8- Fácies miastênica: ptose palpebral bilateral, com enrugamento da testa; paralisia de certos músculos (distúrbio na transmissão neuromuscular)- fraqueza muscular acometendo principalmente a musculatura ocular; essa fácies apresenta a particularidade de não ser permanente, pois o doente geralmente, pela manhã tem a face normal e no decorrer do dia, ela se transforma, aparecendo blefaroptose bilateral, mais acentuada de um lado; ptose: achado mais freqüente; os olhos são imóveis (olho sonolento de Hutchinson) e o doente, para enxergar, é obrigado a elevar a cabeça para trás; completa a fácies a debilidade dos músculos dos lábios e das bochechas; também pode ser reconhecida no acidente ofídico crotálico ou elapídico = ambas as serpentes veiculam agentes neurotóxicos através de sua peçonha.
9- Fácies leonina ou lepromatosa: nas fases avançadas da lepra lepromatosa; infiltração da pele- o rosto é deformado pelos múltiplos tubérculos, face com rugas rígidas, principalmente ao nível das regiões malares, aletas nasais, fronte e mento.
10- Fácies lúpica: eritema facial em asa de borboleta (vespertílio).
11- Fácies de paralisia facial: evidente assimetria do rosto, desvio da comissura labial para o lado são (paralisia dos músculos antagônicos), aumento da fenda palpebral e desaparecimento dos sulcos faciais do lado paralisado; na paralisia facial periférica, o doente não consegue enrugar a testa do lado lesado por comprometimento do nervo facial superior, o que não ocorre na paralisia central.
Crédito da imagem: a figura desta postagem foi retirada de
MENDES, B. Sistema endócrino. 2007. Disponível em: crentinho.wordpress.com. Acesso em: 10 out 2007.
O vocábulo facies é um latinismo (construção gramatical do latim), do gênero feminino, que entrou para a linguagem médica. Na medicina clínica do passado foram descritas dezenas de facies; algumas típicas, como fácies hipocrática, fácies renal, fácies basedowiana, e outras menos características, que têm, atualmente, apenas interesse histórico (facies gerodérmica, facies heredoluética). Na acepção clínica, a palavra facies é intraduzível e se mantém como latinismo em todas as línguas neolatinas. Sendo feminina em latim, deve preservar o mesmo gênero em português. A incorporação da palavra facies ao vernáculo justifica o acento tônico na primeira sílaba: fácies.
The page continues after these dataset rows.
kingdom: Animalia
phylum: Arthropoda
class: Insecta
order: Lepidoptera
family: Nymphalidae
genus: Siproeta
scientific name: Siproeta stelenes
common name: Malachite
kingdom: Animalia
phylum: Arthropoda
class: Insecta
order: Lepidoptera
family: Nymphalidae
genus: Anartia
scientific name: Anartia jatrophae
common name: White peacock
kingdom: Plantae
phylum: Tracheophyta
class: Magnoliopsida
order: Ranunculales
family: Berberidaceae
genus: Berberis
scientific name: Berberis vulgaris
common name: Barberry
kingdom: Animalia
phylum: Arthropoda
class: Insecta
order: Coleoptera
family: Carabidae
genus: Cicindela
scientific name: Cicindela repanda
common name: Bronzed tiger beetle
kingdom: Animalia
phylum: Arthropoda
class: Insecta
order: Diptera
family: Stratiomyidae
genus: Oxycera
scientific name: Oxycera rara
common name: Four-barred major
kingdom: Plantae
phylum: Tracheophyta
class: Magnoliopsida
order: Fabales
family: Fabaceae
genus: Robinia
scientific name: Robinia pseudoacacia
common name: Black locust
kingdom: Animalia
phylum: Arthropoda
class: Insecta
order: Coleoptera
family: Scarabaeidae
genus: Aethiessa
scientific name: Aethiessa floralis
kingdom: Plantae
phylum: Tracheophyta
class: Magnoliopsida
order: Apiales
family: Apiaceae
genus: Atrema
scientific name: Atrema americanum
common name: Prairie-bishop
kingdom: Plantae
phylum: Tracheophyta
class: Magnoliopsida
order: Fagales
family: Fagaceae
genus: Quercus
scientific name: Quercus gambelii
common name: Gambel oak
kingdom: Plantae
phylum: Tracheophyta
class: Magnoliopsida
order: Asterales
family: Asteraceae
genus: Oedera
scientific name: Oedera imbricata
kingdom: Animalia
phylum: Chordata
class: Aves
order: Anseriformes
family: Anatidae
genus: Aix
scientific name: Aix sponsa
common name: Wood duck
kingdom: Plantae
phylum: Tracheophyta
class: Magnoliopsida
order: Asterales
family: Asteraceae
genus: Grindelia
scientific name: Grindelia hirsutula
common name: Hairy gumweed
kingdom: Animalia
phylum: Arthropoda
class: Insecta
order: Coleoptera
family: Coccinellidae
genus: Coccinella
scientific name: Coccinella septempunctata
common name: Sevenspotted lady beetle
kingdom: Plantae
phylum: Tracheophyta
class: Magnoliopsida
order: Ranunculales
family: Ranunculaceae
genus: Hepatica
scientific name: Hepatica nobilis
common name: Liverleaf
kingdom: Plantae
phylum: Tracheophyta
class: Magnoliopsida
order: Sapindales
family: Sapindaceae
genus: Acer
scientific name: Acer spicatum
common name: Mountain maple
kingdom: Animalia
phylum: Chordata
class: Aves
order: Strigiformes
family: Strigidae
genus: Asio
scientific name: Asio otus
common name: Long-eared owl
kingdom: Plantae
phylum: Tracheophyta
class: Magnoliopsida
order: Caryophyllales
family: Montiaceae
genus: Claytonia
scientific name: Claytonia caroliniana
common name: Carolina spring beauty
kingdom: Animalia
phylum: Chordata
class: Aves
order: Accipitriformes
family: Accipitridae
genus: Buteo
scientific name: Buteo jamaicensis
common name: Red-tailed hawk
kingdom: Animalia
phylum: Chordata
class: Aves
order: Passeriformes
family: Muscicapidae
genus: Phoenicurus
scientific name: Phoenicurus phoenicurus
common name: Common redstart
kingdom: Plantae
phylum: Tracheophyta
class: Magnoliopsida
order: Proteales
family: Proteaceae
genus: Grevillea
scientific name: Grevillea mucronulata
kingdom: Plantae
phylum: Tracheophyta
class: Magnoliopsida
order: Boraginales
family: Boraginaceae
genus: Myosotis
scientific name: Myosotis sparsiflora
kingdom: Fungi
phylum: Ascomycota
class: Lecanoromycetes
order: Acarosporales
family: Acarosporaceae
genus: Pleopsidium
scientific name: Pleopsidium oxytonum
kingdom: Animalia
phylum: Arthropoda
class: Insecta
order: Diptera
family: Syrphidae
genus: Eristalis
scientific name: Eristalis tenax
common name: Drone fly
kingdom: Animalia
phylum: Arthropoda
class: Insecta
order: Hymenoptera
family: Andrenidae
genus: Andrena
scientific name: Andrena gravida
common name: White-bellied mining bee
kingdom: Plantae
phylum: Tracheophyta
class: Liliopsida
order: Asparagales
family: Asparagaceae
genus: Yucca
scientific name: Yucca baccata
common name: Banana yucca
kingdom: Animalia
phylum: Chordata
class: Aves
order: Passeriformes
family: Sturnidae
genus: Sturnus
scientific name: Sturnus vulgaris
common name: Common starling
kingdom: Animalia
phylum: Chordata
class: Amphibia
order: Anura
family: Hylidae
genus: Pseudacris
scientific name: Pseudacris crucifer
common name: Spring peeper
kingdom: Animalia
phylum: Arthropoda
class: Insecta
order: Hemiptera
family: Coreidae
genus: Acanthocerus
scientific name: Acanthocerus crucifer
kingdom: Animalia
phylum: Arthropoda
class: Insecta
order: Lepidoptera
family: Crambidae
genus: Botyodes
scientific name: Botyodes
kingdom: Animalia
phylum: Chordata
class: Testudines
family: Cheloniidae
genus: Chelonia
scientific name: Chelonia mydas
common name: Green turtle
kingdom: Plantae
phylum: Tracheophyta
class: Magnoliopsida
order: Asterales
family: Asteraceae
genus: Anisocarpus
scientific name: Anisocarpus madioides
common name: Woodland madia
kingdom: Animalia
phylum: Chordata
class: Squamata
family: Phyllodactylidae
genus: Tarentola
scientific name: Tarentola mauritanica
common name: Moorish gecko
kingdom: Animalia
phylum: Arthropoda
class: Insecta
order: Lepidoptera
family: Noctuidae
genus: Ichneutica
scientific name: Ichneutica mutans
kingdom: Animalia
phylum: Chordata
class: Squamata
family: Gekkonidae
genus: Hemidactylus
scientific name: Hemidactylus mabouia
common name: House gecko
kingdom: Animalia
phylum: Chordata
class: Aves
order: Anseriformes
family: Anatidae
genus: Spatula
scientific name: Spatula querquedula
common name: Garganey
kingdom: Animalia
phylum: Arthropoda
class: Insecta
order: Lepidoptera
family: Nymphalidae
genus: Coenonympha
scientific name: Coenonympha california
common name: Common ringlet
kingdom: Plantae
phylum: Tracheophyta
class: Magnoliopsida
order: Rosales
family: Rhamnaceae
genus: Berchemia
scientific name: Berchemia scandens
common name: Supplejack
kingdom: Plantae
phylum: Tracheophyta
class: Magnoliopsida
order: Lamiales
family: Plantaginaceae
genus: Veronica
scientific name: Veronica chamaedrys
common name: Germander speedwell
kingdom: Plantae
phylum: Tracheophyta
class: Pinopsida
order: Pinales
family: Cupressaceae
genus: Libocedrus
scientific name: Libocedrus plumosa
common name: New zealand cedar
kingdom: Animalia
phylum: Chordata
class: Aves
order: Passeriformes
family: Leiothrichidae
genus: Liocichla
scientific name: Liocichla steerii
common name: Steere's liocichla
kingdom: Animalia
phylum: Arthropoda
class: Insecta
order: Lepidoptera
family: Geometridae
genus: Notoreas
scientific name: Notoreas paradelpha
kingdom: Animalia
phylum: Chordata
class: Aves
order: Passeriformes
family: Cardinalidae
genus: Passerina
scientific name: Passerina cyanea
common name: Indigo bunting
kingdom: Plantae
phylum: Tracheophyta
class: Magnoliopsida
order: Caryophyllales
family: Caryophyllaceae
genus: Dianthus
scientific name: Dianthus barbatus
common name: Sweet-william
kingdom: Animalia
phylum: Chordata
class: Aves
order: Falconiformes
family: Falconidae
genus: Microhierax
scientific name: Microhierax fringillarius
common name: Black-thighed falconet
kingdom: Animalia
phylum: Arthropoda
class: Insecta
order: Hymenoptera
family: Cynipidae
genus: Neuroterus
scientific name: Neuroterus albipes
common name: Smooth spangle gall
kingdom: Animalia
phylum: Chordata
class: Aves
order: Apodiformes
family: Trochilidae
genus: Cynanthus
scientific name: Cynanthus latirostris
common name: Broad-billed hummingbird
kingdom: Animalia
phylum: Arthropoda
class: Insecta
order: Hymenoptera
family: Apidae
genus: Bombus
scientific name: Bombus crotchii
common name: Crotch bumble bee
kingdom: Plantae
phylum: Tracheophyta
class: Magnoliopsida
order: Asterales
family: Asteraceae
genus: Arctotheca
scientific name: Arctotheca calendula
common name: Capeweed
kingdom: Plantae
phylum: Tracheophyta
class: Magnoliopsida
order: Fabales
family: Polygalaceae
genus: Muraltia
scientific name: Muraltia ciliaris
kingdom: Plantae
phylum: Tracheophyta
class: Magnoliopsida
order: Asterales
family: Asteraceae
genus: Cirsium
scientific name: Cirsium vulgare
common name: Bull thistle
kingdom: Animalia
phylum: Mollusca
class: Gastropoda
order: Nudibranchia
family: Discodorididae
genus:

É uma expressão muito útil, designando o aspecto da face modificada pela doença, significando as características morfológicas da região + a expressão fisionômica. Contudo, é uma expressão despida de qualquer significado quando empregada para indicar o rosto do indivíduo sadio.
Uma mudança qualquer na disposição morfológica do rosto será suficiente para imprimir-lhe um novo aspecto fisionômico. Muitas doenças, como o tétano, por exemplo, transformam de tal modo a face, que logo à primeira olhada do médico, um diagnóstico de presunção estará formulado. Muitas vezes, porém, o rosto do doente nada de positivo ou característico exprime que possa interessar à semiologia. A face não tem que contribuir em todos os casos para o diagnóstico. Exagerar na valorização da fácies pode também conduzir a erros. Fácies incaracterística ou compósita é aquela que não apresenta particularidades clínicas dignas de nota, ou seja, a doença nada influi no semblante do paciente. Entretanto, a expressão fácies atípica não é boa pois pode indicar “atipia”, algo de anormal, na face do paciente. Verifica-se que a grande maioria das fácies é expressiva de endocrinopatia, doença metabólica ou doenças do sistema nervoso.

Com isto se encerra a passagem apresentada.